Tenía que dejar de pensar antes de dominar otra vez la técnica y que se volviera a convertir en costumbre. Dieron unos golpes discretos en la puerta. Una llave giró, oí cómo se abría el pestillo y ante mí apareció una imagen procedente de ese espacio indefinido que se extendía entre el pasado y la falta de futuro. Era como en el teatro, cuando los personajes entran una última vez en escena a modo de despedida. Ahora era el turno del señor Wilfried, el conde sin sangre, el funcionario de vigilancia del módulo 3, aquel hombre que me conducía hasta Helena cuando ella todavía estaba desesperada y enganchada a mi ruinosa vida, cuando ella todavía intentaba salvar lo que se pudiera de mí.

—¿Está listo? ¿Nos podemos marchar? —preguntó.

Por un momento creí estar viviendo el Jedermann o el «Erlkönig» o una de esas historias que poblaban la literatura y la dramaturgia carente de imaginación, en las cuales se aparecía la personificación de la muerte para llevarse a alguien al otro barrio. Yo ya estaba viendo al conde con un traje de esqueleto conduciendo una carroza negra en la que el viajero era yo. Los caballos, azotados brutalmente por el cochero, me transportaban, a través de la noche y el viento, a algún oscuro lugar del más allá; uno de los más terribles prototipos con los que el arte podría representar la muerte. ¿Sería esta la pena que me tocaba pagar por mi estrepitoso fracaso como héroe literario?

No lo sabía; pero, por supuesto, me fui con él. Me habría ido con cualquiera que me lo hubiera ordenado.
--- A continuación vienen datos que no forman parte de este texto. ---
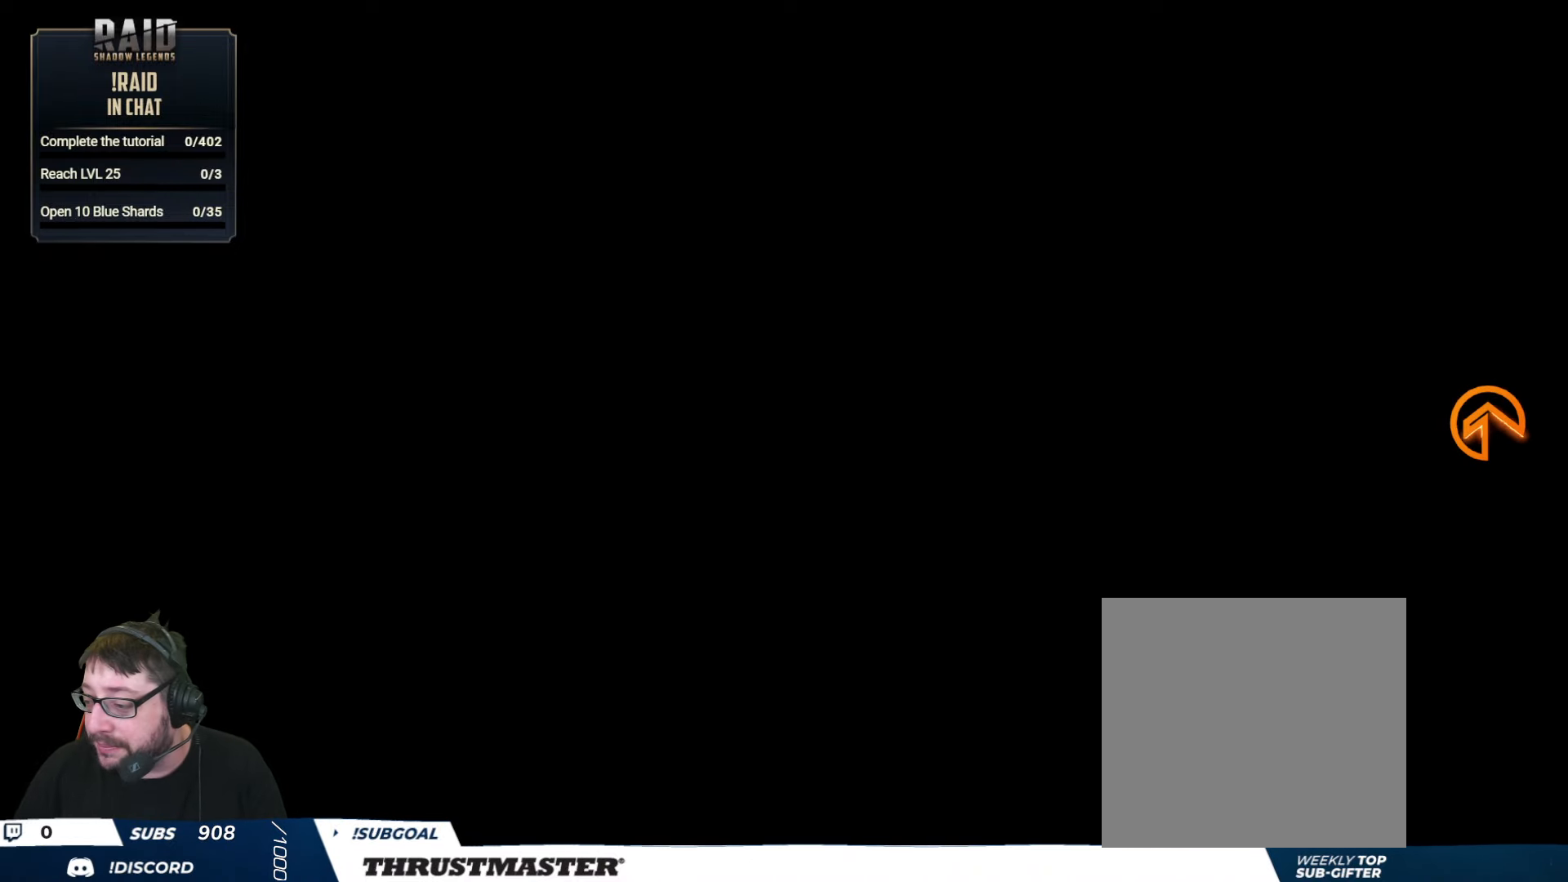
{"buttons": ["R2"], "left_stick": "center", "right_stick": "center", "events": []}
Yo ya lo tenía todo liquidado, no me quedaba nada por hacer, el tiempo que me sobraba concluiría por sí solo y el conde era la garantía de que mi merecido final estaba cada vez más cerca.

Abandonamos el centro penitenciario legalmente por la puerta trasera. Un par de gotas de lluvia me alcanzaron en la frente y el cuello. Hacía frío y olía a primavera frustrada. Subí al coche que me habían preparado, el conde se puso al volante y, sin prisa, puso el vehículo en marcha. Yo rompí el silencio al preguntar: «¿Adónde vamos?». Y en ese mismo momento lo supe. Él supo que yo lo sabía y no me contestó. El trayecto fue agradable. La libertad se presentó pasada por agua. Se escuchaba el batir de la lluvia contra el techo del coche.